潮湿黏泞的下身将小叔子完整的衣服蹭的满是淫液,偏偏贺云散抵在自己双腿之间,夹紧也不行,敞开也不行,白白把自己送到了人家面前。
贺云散发现了温阮的穴里还插着东西,难怪刚刚爽成那副模样,原来是借着剑柄自己磨穴。
温阮眼角通红,盈着泪:“我,我是你二哥的……啊……别弄那嗯啊……”贺云散用手指捏搓起穴口嫩肉,花瓣红肿黏湿,贺云散找到被剑柄玩弄的硬肿的花核,毫不留情的碾揉上去,爽的温阮双腿抻直脚趾蜷曲,抖着腿根搭在贺云散的肩上,贺云散掰开肉瓣,低头去舔弄起来。
灵活的舌尖迅速的撩拨着花核,滚烫粗砺的舌肉裹紧花核碾磨,吮吸的水声啧啧作响,又用舌尖沿着肉瓣的内缝仔仔细细的舔过,将肉瓣含在嘴中用力吸吮着让多汁的嫩肉肿的更大,只是被仔细舔着穴口就已经爽的失神,温阮带着哭腔被舔的浪叫,手扶着贺云散的头也不知道是想推开还是按的更紧些。

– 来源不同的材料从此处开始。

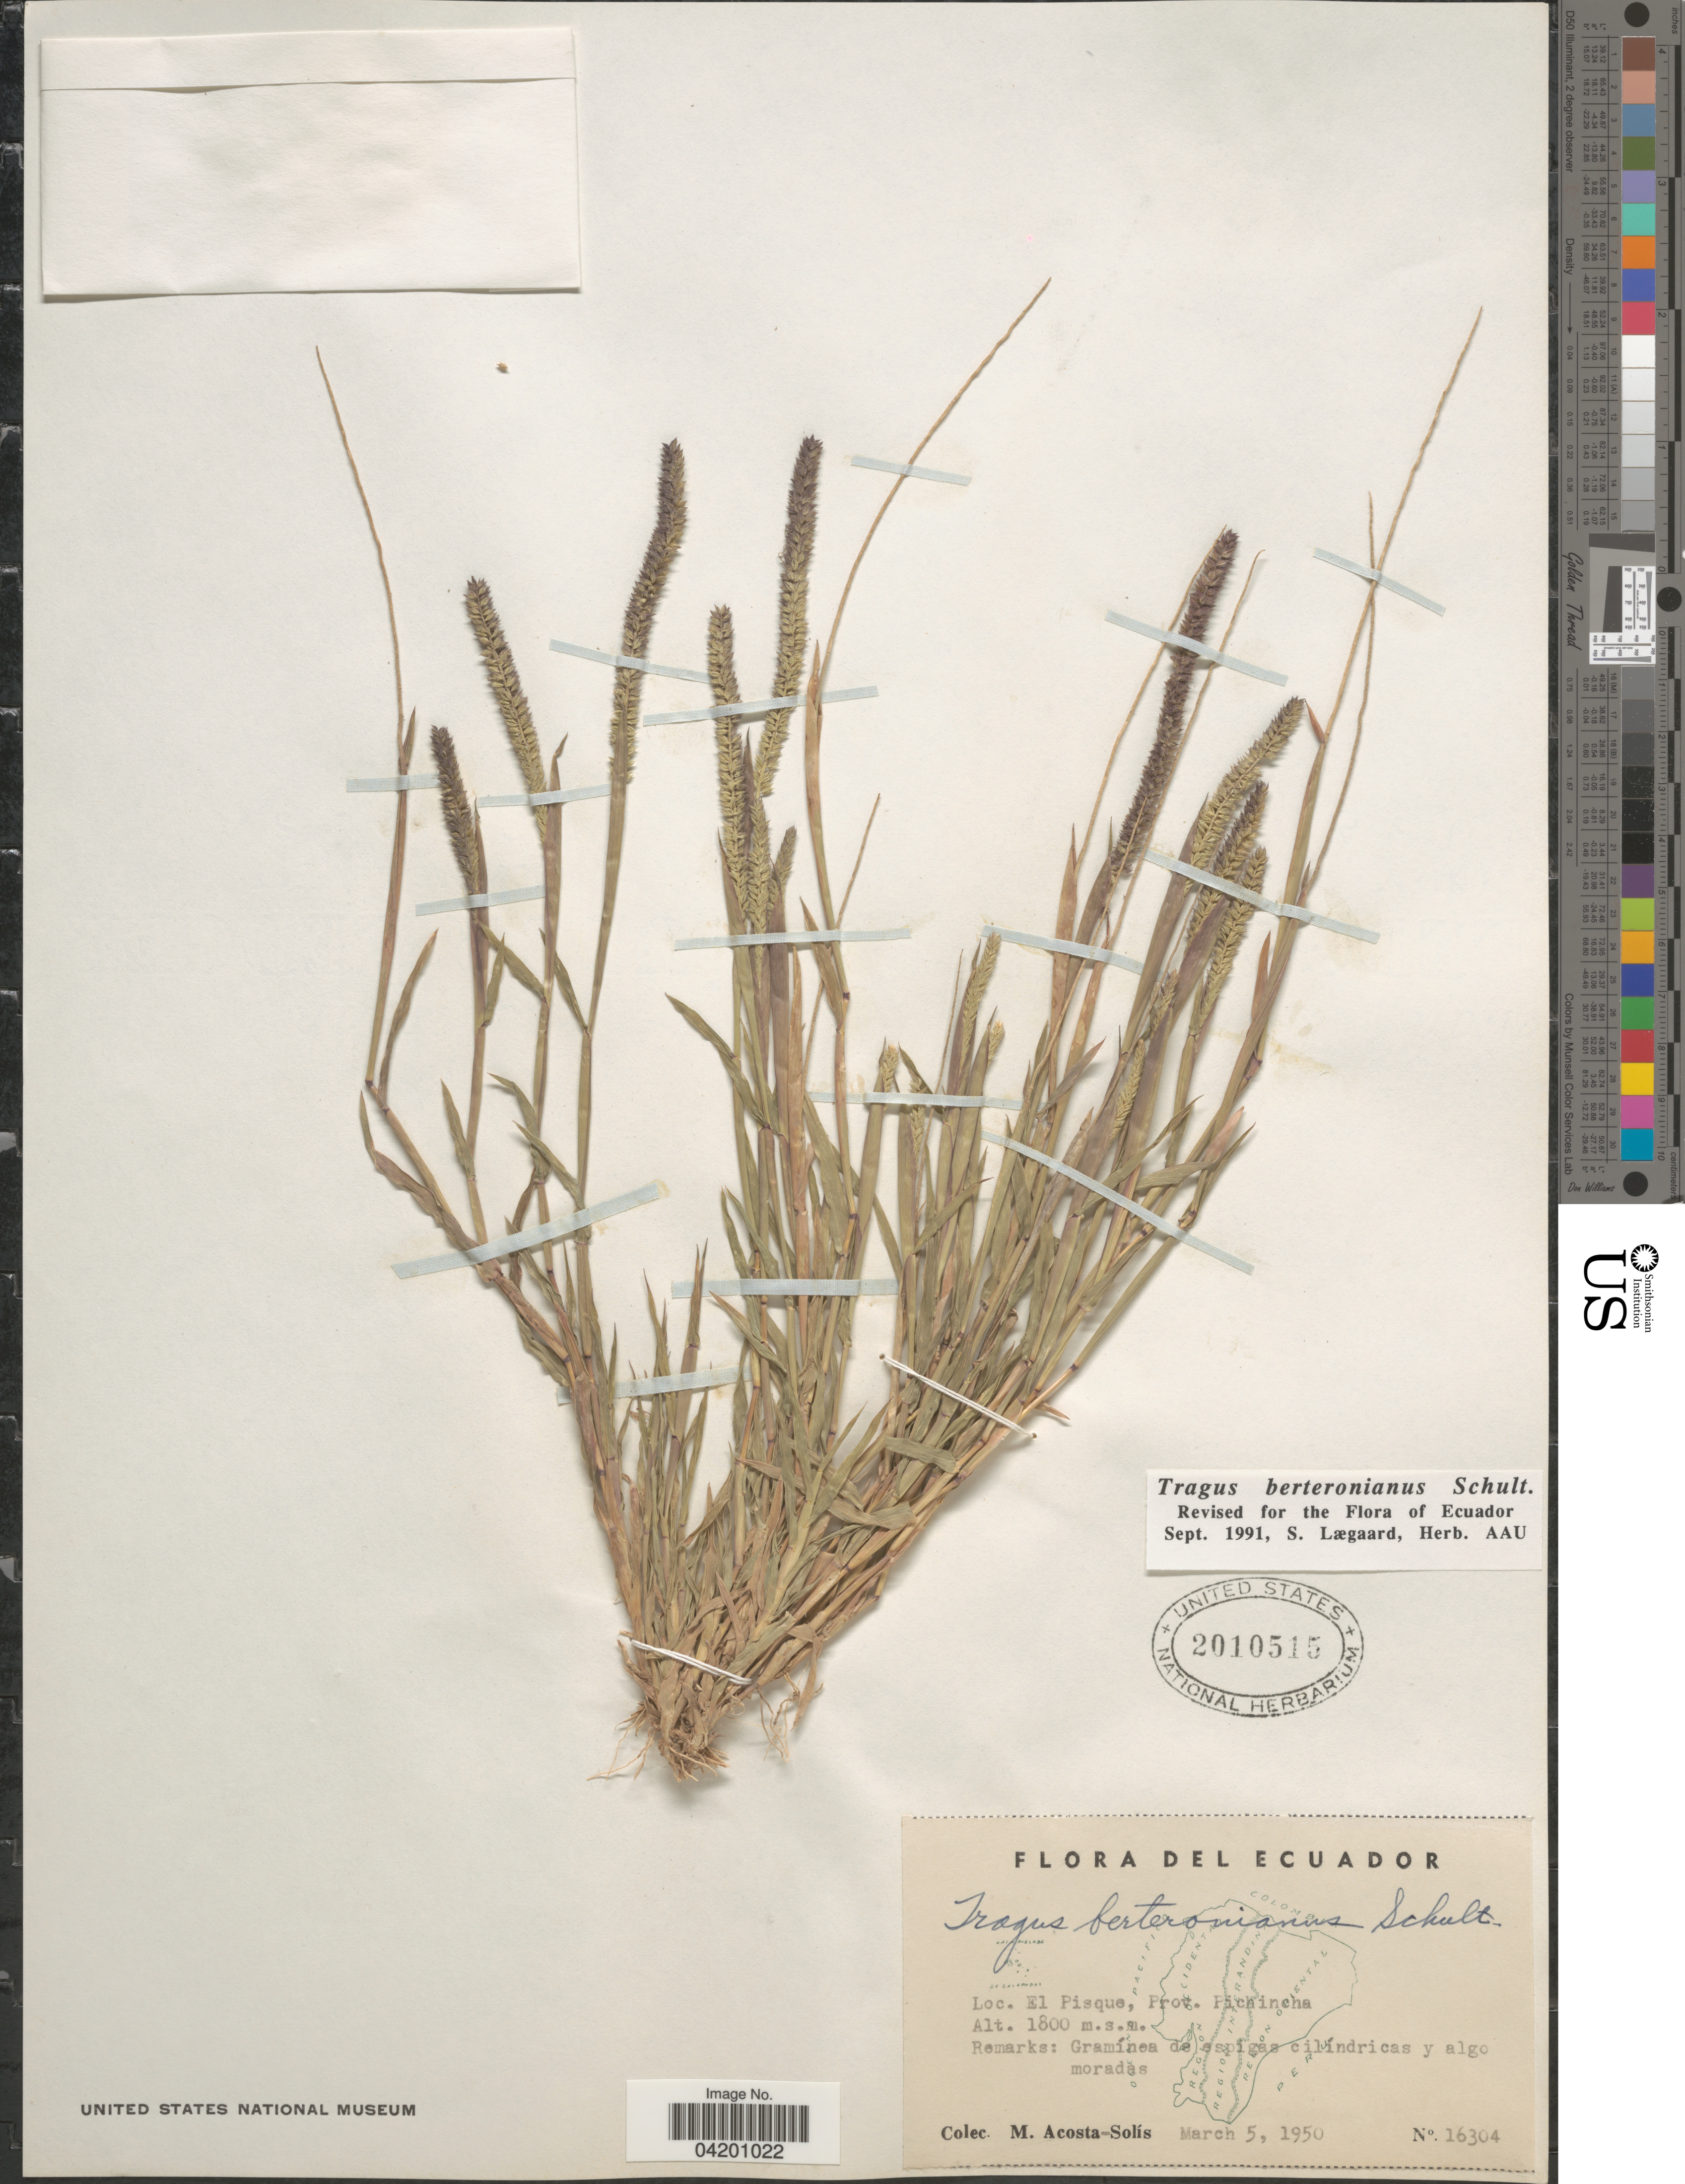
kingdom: Plantae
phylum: Tracheophyta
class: Liliopsida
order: Poales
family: Poaceae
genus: Tragus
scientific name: Tragus berteronianus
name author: Schult.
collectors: M. Acosta Solis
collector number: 16304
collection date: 1950-03-05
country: Ecuador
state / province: Pichincha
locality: El Pisque.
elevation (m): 1800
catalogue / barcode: US 201515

娇嫩的软肉被舔弄的淫乱不堪,羞怯的敞开露出穴口,穴口被温玉撑开,玉柱在之前的动作下被吞了进去,贺云散用牙齿轻轻咬磨了一下穴口,就将舌尖探了进去,撑开嫩滑的肉壁,想用舌头将温玉带出来,灵活的舌头跟坚硬的玉柱在敏感的穴内磨动着,却把玉柱顶的更深。
“嫂嫂夹的太紧了,拿不出来了怎么办。”温阮脑子早就糊成一片,听这么一说竟有些害怕玉柱真的在肉穴里拿不出来,贺云散摸着腿根,手指摸进去扩开穴口,继续哄骗到,“只能嫂嫂的骚穴用点力,把玉柱挤出来吧。”
“唔嗯……”温阮当真听话的开始用力,他从未觉得这玉柱这样磨人过,精致的刻纹凹凸不平的磨过肉壁,缠缠绵绵的榨出滑腻的淫水,贺云散的手指还捣乱,一时撑开内壁将玉柱抠挖出来,一时又将玉柱再次推进去,“咕啾咕啾”的挤出来一波一波淫液,淌湿了一片石桌。